Einige Fangboote blieben lange Zeit draußen. Aber diesmal hatten sich die Steuerleute nicht verirrt, sondern Kurs auf die Küste von Kamtschatka genommen. Bei den heimlichen Fahrten in die russischen Hoheitsgewässer hatten sie erkundet, an welchen Stellen man anlegen konnte. Als die Boote dann zurückkehrten, waren ihre Besatzungen mit der roten Propaganda vertrauter als zuvor.

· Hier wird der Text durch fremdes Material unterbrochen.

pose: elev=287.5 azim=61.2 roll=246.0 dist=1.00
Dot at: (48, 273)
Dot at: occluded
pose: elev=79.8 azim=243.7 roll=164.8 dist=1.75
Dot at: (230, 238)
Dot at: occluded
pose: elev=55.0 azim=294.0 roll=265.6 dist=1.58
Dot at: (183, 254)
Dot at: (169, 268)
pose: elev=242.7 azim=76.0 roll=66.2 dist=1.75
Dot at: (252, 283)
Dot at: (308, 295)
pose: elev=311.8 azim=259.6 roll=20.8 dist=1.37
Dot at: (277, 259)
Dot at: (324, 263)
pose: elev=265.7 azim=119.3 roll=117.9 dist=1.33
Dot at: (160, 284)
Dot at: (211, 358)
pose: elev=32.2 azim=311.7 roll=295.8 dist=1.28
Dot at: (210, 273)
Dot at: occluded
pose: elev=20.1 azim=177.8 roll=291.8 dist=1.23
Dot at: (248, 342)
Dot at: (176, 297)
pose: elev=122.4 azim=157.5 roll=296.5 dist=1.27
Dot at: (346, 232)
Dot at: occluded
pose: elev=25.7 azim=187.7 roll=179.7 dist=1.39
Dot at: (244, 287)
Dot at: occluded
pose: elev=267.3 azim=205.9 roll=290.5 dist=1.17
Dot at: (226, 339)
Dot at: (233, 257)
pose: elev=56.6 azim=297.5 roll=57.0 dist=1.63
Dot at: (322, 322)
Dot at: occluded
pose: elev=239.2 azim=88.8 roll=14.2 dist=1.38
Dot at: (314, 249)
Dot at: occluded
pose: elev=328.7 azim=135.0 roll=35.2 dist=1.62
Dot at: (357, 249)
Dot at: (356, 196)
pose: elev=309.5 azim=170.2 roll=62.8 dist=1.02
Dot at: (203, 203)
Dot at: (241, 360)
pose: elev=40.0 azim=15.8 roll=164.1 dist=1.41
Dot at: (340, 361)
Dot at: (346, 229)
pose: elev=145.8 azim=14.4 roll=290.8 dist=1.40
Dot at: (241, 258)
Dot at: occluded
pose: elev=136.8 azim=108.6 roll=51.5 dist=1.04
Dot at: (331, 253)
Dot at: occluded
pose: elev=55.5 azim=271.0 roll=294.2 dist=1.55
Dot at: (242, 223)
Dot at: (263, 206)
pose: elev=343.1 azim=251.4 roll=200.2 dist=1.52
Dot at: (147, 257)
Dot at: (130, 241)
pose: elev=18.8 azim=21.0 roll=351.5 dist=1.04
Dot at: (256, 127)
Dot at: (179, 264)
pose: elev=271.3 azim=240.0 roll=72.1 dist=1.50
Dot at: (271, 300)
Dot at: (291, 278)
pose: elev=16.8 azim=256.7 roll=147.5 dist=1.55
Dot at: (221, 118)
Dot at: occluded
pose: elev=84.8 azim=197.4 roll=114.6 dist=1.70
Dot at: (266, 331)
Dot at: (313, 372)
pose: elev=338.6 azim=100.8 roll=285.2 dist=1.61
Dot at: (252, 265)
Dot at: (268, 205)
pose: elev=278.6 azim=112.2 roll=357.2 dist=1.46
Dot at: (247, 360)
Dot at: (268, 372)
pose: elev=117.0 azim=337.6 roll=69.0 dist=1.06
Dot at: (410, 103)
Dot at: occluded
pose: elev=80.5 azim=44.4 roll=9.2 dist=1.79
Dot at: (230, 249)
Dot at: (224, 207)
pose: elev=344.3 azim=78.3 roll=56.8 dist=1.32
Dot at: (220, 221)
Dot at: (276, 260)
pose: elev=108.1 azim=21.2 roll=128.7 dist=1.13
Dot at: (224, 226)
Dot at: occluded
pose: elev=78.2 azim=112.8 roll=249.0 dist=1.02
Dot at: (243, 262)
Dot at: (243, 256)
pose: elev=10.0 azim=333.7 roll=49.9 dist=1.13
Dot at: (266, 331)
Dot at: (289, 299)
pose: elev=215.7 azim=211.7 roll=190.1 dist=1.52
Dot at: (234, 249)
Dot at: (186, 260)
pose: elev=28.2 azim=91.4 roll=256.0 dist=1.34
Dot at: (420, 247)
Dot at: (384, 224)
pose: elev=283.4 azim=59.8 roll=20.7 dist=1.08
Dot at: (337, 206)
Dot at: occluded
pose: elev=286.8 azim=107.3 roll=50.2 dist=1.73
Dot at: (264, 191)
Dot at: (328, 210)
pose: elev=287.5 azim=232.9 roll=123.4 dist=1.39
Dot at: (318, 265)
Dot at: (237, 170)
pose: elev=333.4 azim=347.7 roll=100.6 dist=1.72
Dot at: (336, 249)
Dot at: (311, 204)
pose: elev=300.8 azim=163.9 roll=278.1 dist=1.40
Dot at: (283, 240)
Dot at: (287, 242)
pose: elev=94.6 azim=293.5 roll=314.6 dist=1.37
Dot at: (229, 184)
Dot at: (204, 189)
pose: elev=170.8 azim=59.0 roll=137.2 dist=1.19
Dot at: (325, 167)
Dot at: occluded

Die Firma war bei der Einstellung von Arbeitskräften sehr vorsichtig zu Werke gegangen und hatte nur solche genommen, die von ihren Bürgermeistern und Polizeipräfekten als loyale Staatsbürger bezeichnet worden waren. Als loyal galt man wenn man nicht gewerkschaftlich organisiert war. So glaubte die Firma, genügend vorgesorgt zu haben, dass alles nach ihrem Wunsch und Willen ging. Auf den Gedanken, dass die Krabbenfischer sich eines Tages selbst organisieren könnten, war sie nicht gekommen.